ADFC Bamberg: Die "Neue" Lange Straße – nicht optimal, aber keine große Gefahr!

Hoch schlagen derzeit die Wellen in Presse, im Internet und auch bei den inzwischen zahlreichen Anfragen an den örtlichen ADFC nach dem Rückbau eines Radwegabschnitts in der Langen Straße.

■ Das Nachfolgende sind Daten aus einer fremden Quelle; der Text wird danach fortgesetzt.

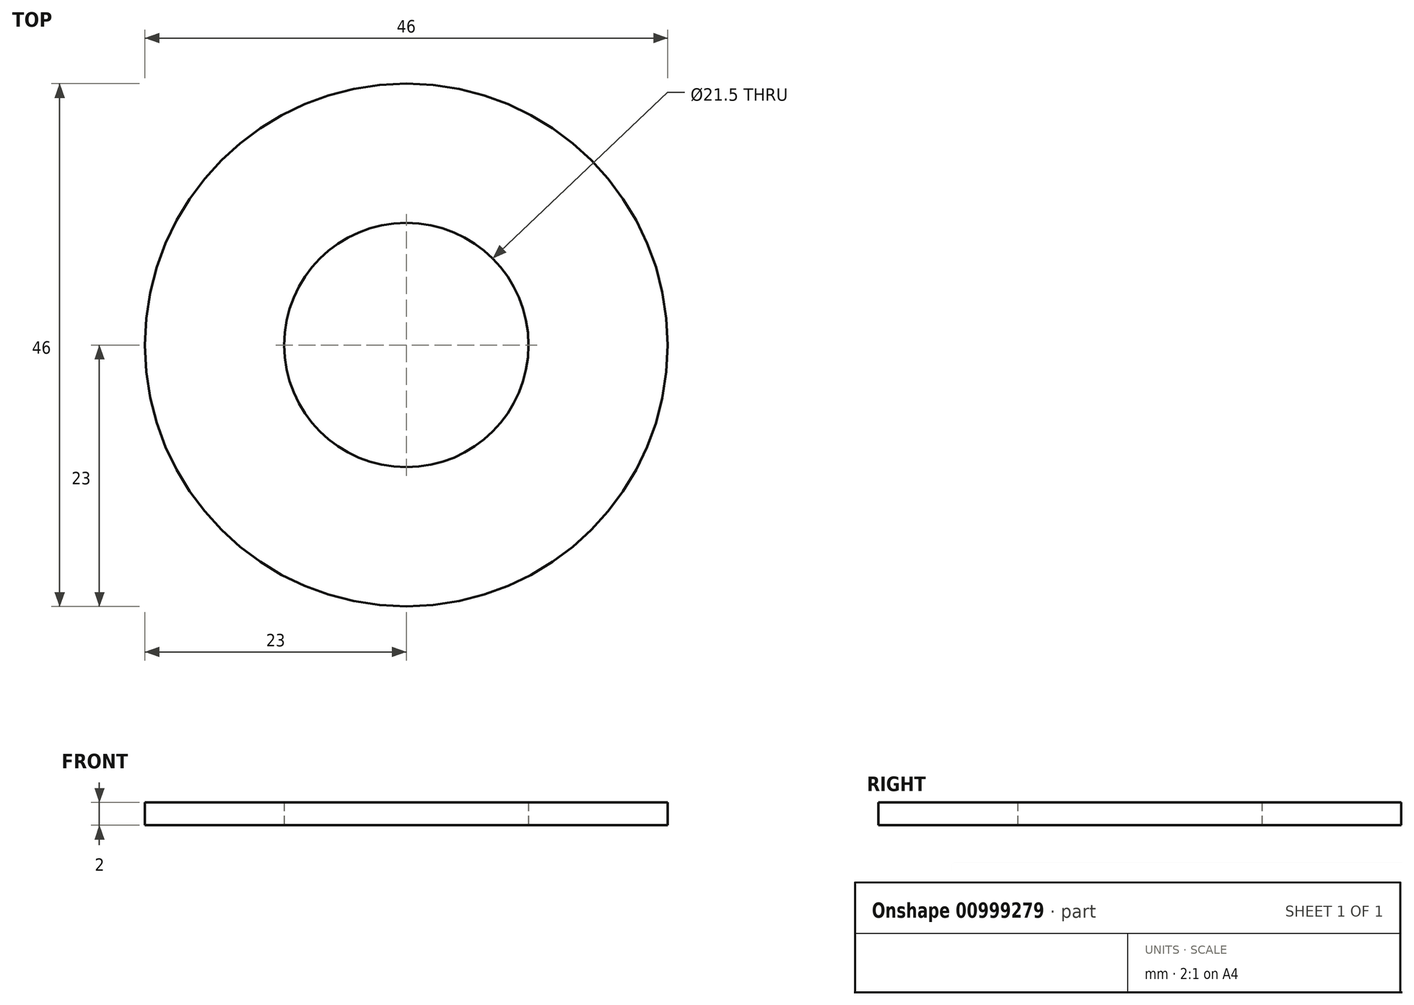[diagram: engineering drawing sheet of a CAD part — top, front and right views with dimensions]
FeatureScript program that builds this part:
annotation { "Feature Type Name" : "Feature", "Feature Type Description" : "" }
export const myFeature = defineFeature(function(context is Context, id is Id, definition is map)
    precondition{}
    {
        {
            var Q0;
            Q0=qCreatedBy(makeId("Top.planeOp"),FACE);
            var sketch = newSketch(context, id + "F0", { "sketchPlane" : qUnion([Q0])});
            skCircle(sketch, "E0", {"center": v(0, 0) * mm, "radius": 10.75 * mm});
            skCircle(sketch, "E1", {"center": v(0, 0) * mm, "radius": 23 * mm});
            skSolve(sketch);
        }
        {
            var Q0;
            Q0=makeQuery(id+"F0.imprint","IMPRINT",FACE,{"disambiguationData":[TD([[makeQuery(id+"F0.imprint","IMPRINT",EDGE,{"derivedFrom":sQuery(id+"F0.wireOp",EDGE,"E0")}),-1.0]])]});
            extrude(context, id + "F1", {"entities" : qUnion([Q0]), "depth" : 2 * mm, "offsetDistance" : 25 * mm});
        }
    });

Der Allgemeine Deutsche Fahrrad-Club propagiert seit Langem die möglichst flächendeckende Aufhebung der sogenannten Radwegebenutzungspflicht, wie sie seit der Änderung der Straßenverkehrsordnung im Jahre 1997 eigentlich vorgesehen ist. Das durch Aufstellung der blauen Radwegschilder an straßenbegleitenden Radwegen verhängte Straßenbenutzungsverbot benachteiligt Radfahrer in hohem Maße und darf eigentlich nur bei besonderer Radler-Gefährdung angeordnet werden. Den Radfahrern wird auf einem separat geführten Bordsteinradweg nur eine sehr subjektive Sicherheit vorgegaukelt, die jedoch an jeder Einmündung zu einer extrem erhöhten Gefährdung führt, wo abbiegende Autofahrer oft den geradeausfahrenden Radler übersehen. Auch in Bamberg ist diese Form des Unfalls laut polizeilicher Unfallstatistik die zahlenmäßig häufigste mit Radlerbeteiligung. Daher ist das Fahren auf der Fahrbahn der objektiv sicherste Weg für Radfahrer, weil sie dort jederzeit im Sichtfeld der anderen Fahrbahnbenutzer sind.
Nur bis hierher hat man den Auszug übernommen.